Reproduce the lines below character for character, keeping every line break and symbol as it appears.

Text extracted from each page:
***
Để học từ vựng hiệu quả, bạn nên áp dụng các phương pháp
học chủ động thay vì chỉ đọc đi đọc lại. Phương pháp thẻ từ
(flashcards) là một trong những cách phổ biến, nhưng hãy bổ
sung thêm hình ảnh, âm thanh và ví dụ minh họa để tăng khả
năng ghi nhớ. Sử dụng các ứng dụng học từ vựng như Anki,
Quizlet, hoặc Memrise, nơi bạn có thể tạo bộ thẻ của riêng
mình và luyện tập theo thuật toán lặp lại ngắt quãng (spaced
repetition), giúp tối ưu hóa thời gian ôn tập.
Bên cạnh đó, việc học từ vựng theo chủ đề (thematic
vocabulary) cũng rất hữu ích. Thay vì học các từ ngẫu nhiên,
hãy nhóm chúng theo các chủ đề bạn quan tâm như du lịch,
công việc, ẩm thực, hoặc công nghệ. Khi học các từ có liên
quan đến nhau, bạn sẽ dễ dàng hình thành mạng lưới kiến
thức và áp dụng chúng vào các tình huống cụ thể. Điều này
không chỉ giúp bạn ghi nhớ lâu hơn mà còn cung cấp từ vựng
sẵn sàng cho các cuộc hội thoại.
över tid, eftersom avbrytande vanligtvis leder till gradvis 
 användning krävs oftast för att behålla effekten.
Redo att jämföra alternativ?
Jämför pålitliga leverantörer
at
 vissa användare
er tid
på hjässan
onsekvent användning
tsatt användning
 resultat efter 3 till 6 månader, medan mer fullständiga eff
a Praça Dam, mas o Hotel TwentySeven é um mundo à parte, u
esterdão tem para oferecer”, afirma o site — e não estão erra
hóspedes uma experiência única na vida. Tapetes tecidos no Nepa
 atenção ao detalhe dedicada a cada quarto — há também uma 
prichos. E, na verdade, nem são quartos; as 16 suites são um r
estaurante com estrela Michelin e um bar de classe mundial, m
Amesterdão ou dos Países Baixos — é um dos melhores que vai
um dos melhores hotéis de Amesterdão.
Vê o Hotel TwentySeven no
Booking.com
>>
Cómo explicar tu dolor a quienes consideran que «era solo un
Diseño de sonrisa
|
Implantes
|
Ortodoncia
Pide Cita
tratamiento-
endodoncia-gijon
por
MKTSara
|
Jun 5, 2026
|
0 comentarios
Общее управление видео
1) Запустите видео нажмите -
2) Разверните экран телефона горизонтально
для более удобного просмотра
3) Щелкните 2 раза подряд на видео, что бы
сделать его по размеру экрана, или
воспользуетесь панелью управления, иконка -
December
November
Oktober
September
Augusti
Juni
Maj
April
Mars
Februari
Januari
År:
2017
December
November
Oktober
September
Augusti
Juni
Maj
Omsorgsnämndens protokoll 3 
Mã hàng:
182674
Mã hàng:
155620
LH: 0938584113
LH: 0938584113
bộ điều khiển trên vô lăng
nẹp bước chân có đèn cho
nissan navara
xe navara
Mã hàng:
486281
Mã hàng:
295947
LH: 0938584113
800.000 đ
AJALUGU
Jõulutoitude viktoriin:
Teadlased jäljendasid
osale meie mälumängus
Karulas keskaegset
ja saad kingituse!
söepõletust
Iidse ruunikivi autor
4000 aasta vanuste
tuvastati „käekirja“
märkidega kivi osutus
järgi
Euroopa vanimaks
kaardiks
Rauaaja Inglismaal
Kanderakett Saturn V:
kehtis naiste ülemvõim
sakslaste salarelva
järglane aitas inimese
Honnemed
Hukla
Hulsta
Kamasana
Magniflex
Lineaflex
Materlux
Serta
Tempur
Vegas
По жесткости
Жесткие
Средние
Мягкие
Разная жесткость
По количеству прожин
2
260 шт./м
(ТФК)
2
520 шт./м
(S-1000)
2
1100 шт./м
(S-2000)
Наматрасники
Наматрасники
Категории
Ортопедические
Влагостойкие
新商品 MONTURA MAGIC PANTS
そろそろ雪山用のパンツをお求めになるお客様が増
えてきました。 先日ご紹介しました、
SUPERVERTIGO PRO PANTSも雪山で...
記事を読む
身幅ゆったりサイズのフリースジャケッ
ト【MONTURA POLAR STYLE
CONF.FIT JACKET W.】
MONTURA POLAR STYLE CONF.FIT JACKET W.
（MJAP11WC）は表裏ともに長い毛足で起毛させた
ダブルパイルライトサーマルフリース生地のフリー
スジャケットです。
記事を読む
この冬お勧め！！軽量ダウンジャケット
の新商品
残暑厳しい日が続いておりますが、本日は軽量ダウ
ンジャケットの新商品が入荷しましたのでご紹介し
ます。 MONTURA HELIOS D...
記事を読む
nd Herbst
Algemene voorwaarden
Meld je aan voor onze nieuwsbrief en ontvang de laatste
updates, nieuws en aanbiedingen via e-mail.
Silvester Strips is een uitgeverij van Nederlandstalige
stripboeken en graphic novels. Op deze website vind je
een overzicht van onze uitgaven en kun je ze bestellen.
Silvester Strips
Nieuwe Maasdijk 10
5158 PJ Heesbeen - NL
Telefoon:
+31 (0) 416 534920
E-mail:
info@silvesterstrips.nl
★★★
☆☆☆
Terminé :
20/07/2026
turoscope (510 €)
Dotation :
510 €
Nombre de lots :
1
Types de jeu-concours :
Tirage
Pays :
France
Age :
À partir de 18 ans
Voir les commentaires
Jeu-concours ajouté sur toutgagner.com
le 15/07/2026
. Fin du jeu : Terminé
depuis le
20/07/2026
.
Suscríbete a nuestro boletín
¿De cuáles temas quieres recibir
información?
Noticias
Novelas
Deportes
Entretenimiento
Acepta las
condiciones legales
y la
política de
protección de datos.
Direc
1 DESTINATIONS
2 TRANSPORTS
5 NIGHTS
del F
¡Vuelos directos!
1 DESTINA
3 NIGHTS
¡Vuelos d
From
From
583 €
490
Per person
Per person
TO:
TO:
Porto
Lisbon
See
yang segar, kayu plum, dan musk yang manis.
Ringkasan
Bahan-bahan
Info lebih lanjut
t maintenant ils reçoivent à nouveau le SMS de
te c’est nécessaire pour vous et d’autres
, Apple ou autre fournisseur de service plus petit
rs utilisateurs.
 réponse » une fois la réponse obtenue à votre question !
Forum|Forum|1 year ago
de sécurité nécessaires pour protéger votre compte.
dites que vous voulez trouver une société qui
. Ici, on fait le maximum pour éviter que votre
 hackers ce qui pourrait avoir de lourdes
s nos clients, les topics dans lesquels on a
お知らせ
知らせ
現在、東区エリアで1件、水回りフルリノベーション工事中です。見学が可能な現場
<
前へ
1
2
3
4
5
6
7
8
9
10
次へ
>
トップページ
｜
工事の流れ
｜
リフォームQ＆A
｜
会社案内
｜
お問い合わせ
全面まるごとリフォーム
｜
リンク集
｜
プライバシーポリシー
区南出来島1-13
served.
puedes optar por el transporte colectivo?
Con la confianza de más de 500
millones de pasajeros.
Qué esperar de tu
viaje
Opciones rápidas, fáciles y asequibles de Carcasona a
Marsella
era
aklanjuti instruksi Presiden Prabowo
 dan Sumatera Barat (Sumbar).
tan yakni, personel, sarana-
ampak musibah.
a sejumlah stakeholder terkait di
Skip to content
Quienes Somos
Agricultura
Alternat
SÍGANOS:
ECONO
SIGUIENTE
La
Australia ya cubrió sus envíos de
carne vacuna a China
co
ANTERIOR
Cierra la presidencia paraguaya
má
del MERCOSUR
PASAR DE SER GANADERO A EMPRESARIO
***
## Problem solution
Để học từ vựng hiệu quả, bạn nên áp dụng các phương pháp
học chủ động thay vì chỉ đọc đi đọc lại. Phương pháp thẻ từ
(flashcards) là một trong những cách phổ biến, nhưng hãy bổ
sung thêm hình ảnh, âm thanh và ví dụ minh họa để tăng khả
năng ghi nhớ. Sử dụng các ứng dụng học từ vựng như Anki,
Quizlet, hoặc Memrise, nơi bạn có thể tạo bộ thẻ của riêng
mình và luyện tập theo thuật toán lặp lại ngắt quãng (spaced
repetition), giúp tối ưu hóa thời gian ôn tập.
Bên cạnh đó, việc học từ vựng theo chủ đề (thematic
vocabulary) cũng rất hữu ích. Thay vì học các từ ngẫu nhiên,
hãy nhóm chúng theo các chủ đề bạn quan tâm như du lịch,
công việc, ẩm thực, hoặc công nghệ. Khi học các từ có liên
quan đến nhau, bạn sẽ dễ dàng hình thành mạng lưới kiến
thức và áp dụng chúng vào các tình huống cụ thể. Điều này
không chỉ giúp bạn ghi nhớ lâu hơn mà còn cung cấp từ vựng
sẵn sàng cho các cuộc hội thoại.
över tid, eftersom avbrytande vanligtvis leder till gradvis 
 användning krävs oftast för att behålla effekten.
Redo att jämföra alternativ?
Jämför pålitliga leverantörer
at
 vissa användare
er tid
på hjässan
onsekvent användning
tsatt användning
 resultat efter 3 till 6 månader, medan mer fullständiga eff
a Praça Dam, mas o Hotel TwentySeven é um mundo à parte, u
esterdão tem para oferecer”, afirma o site — e não estão erra
hóspedes uma experiência única na vida. Tapetes tecidos no Nepa
 atenção ao detalhe dedicada a cada quarto — há também uma 
prichos. E, na verdade, nem são quartos; as 16 suites são um r
estaurante com estrela Michelin e um bar de classe mundial, m
Amesterdão ou dos Países Baixos — é um dos melhores que vai
um dos melhores hotéis de Amesterdão.
Vê o Hotel TwentySeven no
Booking.com
>>
Cómo explicar tu dolor a quienes consideran que «era solo un
Diseño de sonrisa
|
Implantes
|
Ortodoncia
Pide Cita
tratamiento-
endodoncia-gijon
por
MKTSara
|
Jun 5, 2026
|
0 comentarios
Общее управление видео
1) Запустите видео нажмите -
2) Разверните экран телефона горизонтально
для более удобного просмотра
3) Щелкните 2 раза подряд на видео, что бы
сделать его по размеру экрана, или
воспользуетесь панелью управления, иконка -
December
November
Oktober
September
Augusti
Juni
Maj
April
Mars
Februari
Januari
År:
2017
December
November
Oktober
September
Augusti
Juni
Maj
Omsorgsnämndens protokoll 3 
Mã hàng:
182674
Mã hàng:
155620
LH: 0938584113
LH: 0938584113
bộ điều khiển trên vô lăng
nẹp bước chân có đèn cho
nissan navara
xe navara
Mã hàng:
486281
Mã hàng:
295947
LH: 0938584113
800.000 đ
AJALUGU
Jõulutoitude viktoriin:
Teadlased jäljendasid
osale meie mälumängus
Karulas keskaegset
ja saad kingituse!
söepõletust
Iidse ruunikivi autor
4000 aasta vanuste
tuvastati „käekirja“
märkidega kivi osutus
järgi
Euroopa vanimaks
kaardiks
Rauaaja Inglismaal
Kanderakett Saturn V:
kehtis naiste ülemvõim
sakslaste salarelva
järglane aitas inimese
Honnemed
Hukla
Hulsta
Kamasana
Magniflex
Lineaflex
Materlux
Serta
Tempur
Vegas
По жесткости
Жесткие
Средние
Мягкие
Разная жесткость
По количеству прожин
2
260 шт./м
(ТФК)
2
520 шт./м
(S-1000)
2
1100 шт./м
(S-2000)
Наматрасники
Наматрасники
Категории
Ортопедические
Влагостойкие
新商品 MONTURA MAGIC PANTS
そろそろ雪山用のパンツをお求めになるお客様が増
えてきました。 先日ご紹介しました、
SUPERVERTIGO PRO PANTSも雪山で...
記事を読む
身幅ゆったりサイズのフリースジャケッ
ト【MONTURA POLAR STYLE
CONF.FIT JACKET W.】
MONTURA POLAR STYLE CONF.FIT JACKET W.
（MJAP11WC）は表裏ともに長い毛足で起毛させた
ダブルパイルライトサーマルフリース生地のフリー
スジャケットです。
記事を読む
この冬お勧め！！軽量ダウンジャケット
の新商品
残暑厳しい日が続いておりますが、本日は軽量ダウ
ンジャケットの新商品が入荷しましたのでご紹介し
ます。 MONTURA HELIOS D...
記事を読む
nd Herbst
Algemene voorwaarden
Meld je aan voor onze nieuwsbrief en ontvang de laatste
updates, nieuws en aanbiedingen via e-mail.
Silvester Strips is een uitgeverij van Nederlandstalige
stripboeken en graphic novels. Op deze website vind je
een overzicht van onze uitgaven en kun je ze bestellen.
Silvester Strips
Nieuwe Maasdijk 10
5158 PJ Heesbeen - NL
Telefoon:
+31 (0) 416 534920
E-mail:
info@silvesterstrips.nl
★★★
☆☆☆
Terminé :
20/07/2026
turoscope (510 €)
Dotation :
510 €
Nombre de lots :
1
Types de jeu-concours :
Tirage
Pays :
France
Age :
À partir de 18 ans
Voir les commentaires
Jeu-concours ajouté sur toutgagner.com
le 15/07/2026
. Fin du jeu : Terminé
depuis le
20/07/2026
.
Suscríbete a nuestro boletín
¿De cuáles temas quieres recibir
información?
Noticias
Novelas
Deportes
Entretenimiento
Acepta las
condiciones legales
y la
política de
protección de datos.
Direc
1 DESTINATIONS
2 TRANSPORTS
5 NIGHTS
del F
¡Vuelos directos!
1 DESTINA
3 NIGHTS
¡Vuelos d
From
From
583 €
490
Per person
Per person
TO:
TO:
Porto
Lisbon
See
yang segar, kayu plum, dan musk yang manis.
Ringkasan
Bahan-bahan
Info lebih lanjut
t maintenant ils reçoivent à nouveau le SMS de
te c’est nécessaire pour vous et d’autres
, Apple ou autre fournisseur de service plus petit
rs utilisateurs.
 réponse » une fois la réponse obtenue à votre question !
Forum|Forum|1 year ago
de sécurité nécessaires pour protéger votre compte.
dites que vous voulez trouver une société qui
. Ici, on fait le maximum pour éviter que votre
 hackers ce qui pourrait avoir de lourdes
s nos clients, les topics dans lesquels on a
お知らせ
知らせ
現在、東区エリアで1件、水回りフルリノベーション工事中です。見学が可能な現場
<
前へ
1
2
3
4
5
6
7
8
9
10
次へ
>
トップページ
｜
工事の流れ
｜
リフォームQ＆A
｜
会社案内
｜
お問い合わせ
全面まるごとリフォーム
｜
リンク集
｜
プライバシーポリシー
区南出来島1-13
served.
puedes optar por el transporte colectivo?
Con la confianza de más de 500
millones de pasajeros.
Qué esperar de tu
viaje
Opciones rápidas, fáciles y asequibles de Carcasona a
Marsella
era
aklanjuti instruksi Presiden Prabowo
 dan Sumatera Barat (Sumbar).
tan yakni, personel, sarana-
ampak musibah.
a sejumlah stakeholder terkait di
Skip to content
Quienes Somos
Agricultura
Alternat
SÍGANOS:
ECONO
SIGUIENTE
La
Australia ya cubrió sus envíos de
carne vacuna a China
co
ANTERIOR
Cierra la presidencia paraguaya
má
del MERCOSUR
PASAR DE SER GANADERO A EMPRESARIO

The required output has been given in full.